La memoria storica non nasce per consacrare un’identità, bensì per trasmettere una lezione universale: la disumanizzazione dell’altro è sempre possibile, ovunque, e può coinvolgere chiunque. Quando il ricordo viene trasformato in uno scudo morale — “noi non possiamo essere carnefici perché siamo stati vittime” — la memoria smette di essere etica e diventa difensiva. Non illumina il presente: lo giustifica.

Essere stati vittime di un genocidio non conferisce una superiorità morale permanente. Il dolore spiega le paure, i traumi, le reazioni, ma non concede una licenza etica illimitata. La storia dimostra che nessun popolo è immune dal rischio di trasformare la propria sofferenza in violenza, soprattutto quando il trauma diventa parte centrale dell’identità collettiva.
C’è poi un secondo problema, altrettanto grave: la ritualizzazione della memoria. Se commemorare significa ripetere formule senza permettere che esse incidano sul giudizio del presente, la memoria si svuota. Diventa un rito obbligato, non un atto di responsabilità. È per questo che sempre più persone, soprattutto giovani, percepiscono queste giornate come ipocrite o selettive: non perché neghino il genocidio storico, ma perché vedono una frattura tra ciò che si dice di ricordare e ciò che si accetta oggi.
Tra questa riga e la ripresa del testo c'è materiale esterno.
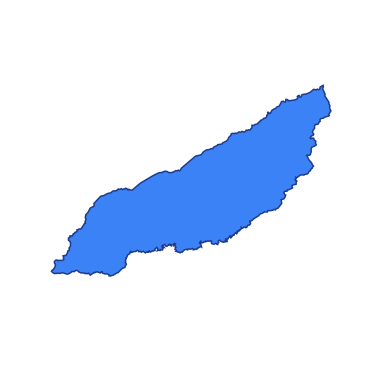 Barue, Manica, Mozambique, rotated 251°
{"feature_id": "85939544B78941967379031", "entity_name": "Barue", "entity_type": "district", "adm_level": 2, "iso_a3": "MOZ", "parent_name": "Mozambique", "parent_adm1": "Manica", "projection": "natural_earth1", "projection_center": [33.195, -17.955], "detail": "fine", "context": "isolated", "style": "filled", "palette": "blue", "viewbox_px": 384, "rotation_deg": 251, "n_neighbors": 0, "source": "geoboundaries", "source_scale": "gbopen_adm2", "svg_char_len": 6077}
<svg xmlns="http://www.w3.org/2000/svg" viewBox="0 0 384 384"><g transform="rotate(251 192 192)"><path d="M213.1,95.6L210.5,94.8L210.0,90.7L206.4,86.8L205.0,84.1L202.4,82.7L200.9,83.0L198.6,81.1L197.0,81.0L197.1,80.0L193.3,75.3L193.8,72.6L193.4,71.6L193.6,71.0L192.6,71.1L192.5,70.1L191.6,69.0L191.9,68.1L191.2,67.2L191.1,66.2L190.6,66.2L190.2,65.2L189.4,64.7L190.2,62.5L189.3,62.4L189.6,61.9L188.6,61.0L188.7,60.2L186.6,59.5L185.8,60.1L183.8,60.7L180.3,59.4L178.9,57.4L177.1,57.3L176.7,55.5L174.4,53.8L173.0,52.2L173.3,51.7L173.6,49.3L171.9,49.4L171.4,48.8L170.0,48.9L169.6,48.2L169.7,46.8L170.7,43.9L170.6,43.0L171.5,42.4L172.0,41.2L171.1,39.3L169.6,38.8L167.9,39.3L166.1,38.3L163.9,35.8L163.5,34.1L162.5,33.3L160.1,34.9L159.5,35.6L159.5,36.5L157.9,41.2L158.0,43.0L155.0,47.2L154.8,48.5L155.3,51.4L155.9,52.6L155.0,54.9L155.7,56.4L155.5,57.3L155.1,58.0L153.3,59.0L151.6,60.7L150.9,63.0L149.6,64.3L149.7,65.2L148.8,66.3L148.9,67.7L146.5,68.8L147.8,73.4L147.3,73.8L147.6,75.4L147.1,76.7L145.3,78.9L146.0,80.2L145.8,81.1L144.6,80.8L142.9,82.9L142.7,83.9L141.5,86.0L140.7,86.6L139.8,86.2L139.2,87.1L139.0,90.4L139.9,94.7L139.8,95.8L142.5,101.2L142.5,104.0L143.8,104.8L144.8,106.3L145.6,106.5L147.0,105.9L147.6,106.7L149.3,106.8L150.4,108.2L151.2,108.2L151.6,109.2L153.5,110.7L153.9,113.0L155.9,114.5L155.7,114.9L154.7,114.9L154.4,115.5L154.7,116.5L154.1,119.9L154.7,121.3L153.6,122.2L152.9,122.2L152.5,124.1L151.6,124.4L151.9,126.5L149.6,128.1L150.2,130.2L149.4,130.5L149.2,131.2L149.8,131.6L150.2,132.6L149.1,132.7L148.7,133.3L149.1,134.9L148.8,136.1L149.2,136.4L148.7,138.0L150.0,138.2L151.1,140.7L149.7,141.3L147.8,140.0L147.7,142.3L147.1,142.6L147.1,143.3L147.7,143.8L146.8,145.3L147.9,146.2L148.8,145.8L149.1,146.9L148.7,147.6L150.4,147.0L150.6,146.0L151.2,146.5L151.2,149.2L149.6,149.4L148.8,150.5L149.4,152.0L149.2,153.3L149.9,153.2L149.9,154.0L149.1,154.9L148.0,154.6L147.8,154.9L148.4,155.7L148.1,157.3L149.2,158.6L148.3,159.5L146.9,157.5L146.7,158.4L146.2,158.8L145.0,158.8L144.6,157.9L143.9,157.9L143.2,157.2L142.1,158.3L141.2,158.4L141.1,157.6L138.3,161.2L138.8,162.6L138.3,163.1L139.7,165.8L139.7,167.8L138.7,169.0L139.3,169.5L139.0,171.2L138.3,172.2L138.4,174.0L137.4,174.7L137.0,174.4L136.9,174.7L137.4,175.0L136.6,176.0L136.9,177.4L136.3,177.9L137.2,179.3L137.0,179.7L137.4,181.0L137.4,182.8L137.0,183.1L139.8,183.3L141.2,182.4L142.7,184.1L142.3,184.5L141.0,184.1L140.8,184.4L140.5,185.9L141.0,187.6L140.5,188.0L141.1,189.0L140.5,189.3L140.5,191.3L139.7,192.4L139.9,193.9L139.2,194.5L137.6,193.7L136.6,194.0L135.5,195.7L135.6,197.9L134.5,198.5L134.0,199.2L135.0,199.8L135.5,200.8L136.8,200.7L137.5,202.3L135.8,203.4L134.2,205.4L134.1,205.9L134.9,206.7L134.4,207.6L133.9,207.7L134.1,208.6L133.8,209.2L134.8,209.3L135.4,208.3L136.6,208.4L135.9,210.8L136.8,211.3L137.2,212.4L138.3,213.6L137.1,214.6L136.8,214.2L137.1,213.5L136.1,213.5L136.0,213.9L137.1,215.7L137.8,215.9L137.5,217.5L137.7,217.9L138.3,217.6L139.2,220.1L138.0,220.7L138.6,221.4L139.2,221.3L139.2,221.9L140.2,222.0L140.3,222.9L139.7,223.0L140.0,224.6L140.8,224.7L140.7,225.8L141.5,226.9L142.5,227.1L141.4,227.8L141.8,230.1L141.3,231.3L140.8,231.2L140.7,232.1L142.5,234.3L142.0,235.4L142.8,236.9L143.6,237.3L144.8,236.8L145.6,237.4L145.2,237.8L145.6,238.5L145.6,239.6L146.6,241.7L147.8,247.1L149.1,249.5L149.0,251.9L149.6,254.0L148.6,256.5L148.8,257.2L149.6,257.5L149.7,258.1L148.8,259.9L148.5,262.6L148.9,263.6L147.9,265.0L148.7,266.1L148.8,268.3L152.1,273.2L155.7,273.7L155.6,276.6L156.8,278.2L158.6,279.6L159.2,278.9L161.9,278.7L162.4,280.1L161.8,282.0L162.9,282.8L162.6,283.1L162.9,287.8L163.2,288.5L165.3,288.3L165.8,289.8L165.4,292.9L167.3,293.7L168.2,294.7L168.7,294.6L169.1,293.6L170.3,293.5L170.7,294.8L172.2,294.9L171.5,295.8L172.8,300.5L171.6,303.3L171.9,304.8L171.5,306.9L172.0,308.1L173.3,309.3L173.6,310.8L175.3,312.5L175.4,313.5L176.5,314.3L176.9,315.3L179.1,314.6L180.5,314.6L184.2,313.1L189.2,312.3L189.4,313.1L188.5,314.4L188.7,315.9L191.2,317.8L193.9,318.6L195.4,320.0L195.5,323.0L196.1,324.9L197.7,324.6L199.8,325.6L201.5,324.4L203.3,324.6L203.9,322.8L203.6,321.8L204.5,321.3L205.0,321.5L206.1,323.3L206.2,325.0L206.6,325.7L207.6,325.9L208.7,325.3L209.7,325.5L211.4,327.1L212.2,328.6L214.5,329.3L215.7,330.7L215.1,332.5L215.3,333.7L216.5,334.6L217.1,336.2L218.6,336.5L219.4,337.4L219.1,340.5L219.6,342.6L219.3,345.7L219.6,346.7L220.9,346.6L223.5,349.8L225.6,349.4L227.6,349.8L228.6,350.5L231.0,350.1L232.3,350.7L239.0,349.0L240.2,349.1L241.1,349.7L246.5,349.2L247.7,349.5L248.6,350.4L250.2,350.7L249.5,347.2L248.0,346.6L247.6,345.9L247.6,344.8L248.5,343.9L248.2,342.6L249.5,340.4L247.8,336.3L247.5,331.9L248.2,328.2L247.8,326.9L246.6,326.5L246.4,325.3L247.0,324.6L248.4,324.7L248.5,323.9L248.1,322.7L246.7,322.6L245.8,321.8L245.6,319.1L246.6,313.4L247.1,312.5L248.1,312.6L249.0,310.9L247.3,310.1L246.7,309.4L246.9,308.6L248.1,307.9L248.3,306.1L244.9,302.6L244.8,300.1L244.1,298.8L243.2,294.2L240.9,291.7L240.9,291.1L242.4,290.3L242.7,289.7L242.3,289.3L241.1,289.4L240.1,287.6L239.0,287.2L238.1,286.1L238.3,284.0L237.7,283.4L237.8,282.5L237.3,281.6L237.4,280.1L236.4,279.0L236.1,277.4L235.1,276.2L235.3,273.5L234.8,272.3L235.6,270.4L233.2,269.6L232.5,268.1L231.7,267.4L232.4,265.4L232.1,264.5L232.9,263.4L232.0,262.4L231.6,260.8L232.7,259.6L233.0,258.6L232.6,257.1L233.5,256.2L232.8,252.9L233.7,251.9L233.4,251.1L234.3,249.3L234.3,248.4L233.9,247.7L232.8,247.2L231.8,244.7L229.9,243.0L228.8,240.8L228.5,237.1L227.6,235.7L228.4,231.8L227.7,230.6L227.5,227.7L226.9,226.4L226.1,225.7L226.8,224.2L226.5,222.2L227.1,219.3L226.1,215.6L224.6,213.4L224.2,212.1L224.8,207.1L218.0,189.8L216.1,187.6L216.2,186.9L217.0,186.4L217.1,184.0L217.4,183.7L216.9,180.2L217.2,178.3L218.1,176.2L219.5,175.1L220.4,173.6L220.5,170.9L220.1,169.9L220.8,168.2L220.9,166.4L220.3,161.3L217.2,146.2L213.2,135.9L214.6,133.3L215.1,133.2L214.8,132.2L216.6,131.4L216.5,130.9L217.2,130.2L216.7,129.2L217.1,128.7L216.8,127.1L218.1,126.4L218.1,123.9L218.7,123.6L218.7,122.8L217.8,121.1L218.7,117.4L217.6,114.9L218.1,111.8L217.4,107.8L217.7,104.2L213.1,95.6Z" fill="#3b82f6" stroke="#1e3a8a" stroke-width="1.5"/></g></svg>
Commemorare onestamente oggi significa accettare una verità scomoda: che il “mai più” perde valore se non vale per tutti. La memoria non serve a stabilire chi ha sempre ragione, ma a riconoscere i segnali della disumanizzazione — anche quando provengono dal proprio campo.
Forse l’unica commemorazione moralmente credibile, in questo contesto, è quella che ha il coraggio di dire: ricordiamo questo genocidio non per assolverci, ma per interrogarci. Non per rivendicare un credito storico, ma per impedire che la sofferenza del passato venga usata per giustificare quella del presente.
Quando la memoria smette di essere autocritica, smette anche di essere memoria. Diventa solo potere. E allora sì, il “mai più” si trasforma in una promessa tradita.